Milan Kundera, The Unbearable Lightness of Being

 

One of my longstanding theories, no doubt borne of the last twenty-some years of working with TRIZ, is that there aren’t that many problems in the world. In my mind I’ve imagined the total number is somewhere in the vicinity of a hundred. The more I think about it, the lower the number gets.

We’ve been doing lots of projects in the healthcare sector in recent months, trying to understand how to solve the crippling rock-and-a-hard-place contradictions in a system that everyone seems unable to change. We’ve also been doing some work with employment agencies, trying to get long-term unemployed people back into work. And then with transport sector bodies trying to reduce the number of complaints they receive from an ever growing, ever more demanding population of commuters.

Each of them thinks their problem is unique, but each time, when we’ve constructed a map to show how all the different opinions, policies and vested interests interact, we keep coming up with the same basic finding: as individuals we – all of us – increasingly find ourselves sliding down a slippery slope towards helplessness, and reliance on others – usually expensive officialdom – to sort out our problems for us.

How could that be? How can we find ourselves in a society in which literally millions of people find themselves on this slope. Do none of us have the gumption to say, ‘enough already’, or, per the words of pub landlord philosopher and comedian, Al Murray, ‘snap out of it’?

It felt like time to draw another map.

As usual, the start point was to define a question. In this case it was: ‘a culture of learned helplessness has arisen because…’

Then we set about scouring all the reasons we could find, across all the different sectors of society where we could see evidence of the slippery slope. We ended up with a list of just over twenty different answers:

learned helplessness 1Then we looked at the interactions between these answers by asking the ‘leads to’ question, ‘which of the other ones does this one lead to first?’

Here’s the map we ended up with:

learned helplessness 2

It clearly showed a single vicious circle. If there’s a slippery slope at play in the learned helplessness problem, chances are this is where it is. Which turns out to provide something of a shock. At least to my way of thinking. Here’s what the vicious circle looks like close up:

learned helplessness 3

What it basically says is that the principle driving force behind learned helplessness is… the helpers.
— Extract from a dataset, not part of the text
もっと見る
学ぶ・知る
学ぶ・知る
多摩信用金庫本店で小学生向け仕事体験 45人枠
W Edwards Deming famously said that nearly all (he eventually ended up at 95%) problems come from the system rather than the individuals within it. No-one comes to work to do a bad job. It’s just that somehow, all that positive intent sometimes finds itself combining in ways that create unfortunate outcomes no-one could have expected. In other words, while the vicious cycle tells me that the helpers are the problem, the real problem is the emergent complexity of their combined actions.
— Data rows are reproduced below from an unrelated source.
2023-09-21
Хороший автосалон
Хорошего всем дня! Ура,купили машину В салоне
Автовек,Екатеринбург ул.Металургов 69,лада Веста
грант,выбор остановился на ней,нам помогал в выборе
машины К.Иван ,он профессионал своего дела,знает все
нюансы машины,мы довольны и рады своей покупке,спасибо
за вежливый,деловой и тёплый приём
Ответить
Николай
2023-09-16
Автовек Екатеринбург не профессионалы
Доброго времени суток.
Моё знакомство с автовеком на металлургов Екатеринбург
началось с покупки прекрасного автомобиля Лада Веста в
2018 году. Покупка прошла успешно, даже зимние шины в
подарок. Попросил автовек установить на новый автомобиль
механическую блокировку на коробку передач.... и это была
Blame is not the point. The point – for all of us helpless ones – is that when we’re trying to change our behviours and finding it really difficult, the very people we go to for help, aren’t helping. In the words of Nicholas Taleb, society has inadvertently made us all much more fragile. We live increasingly on a fragile knife edge, and the only way to turn things around, to make ourselves ‘antifragile’ is to realise who the enemy is. The enemy is us. Us plural.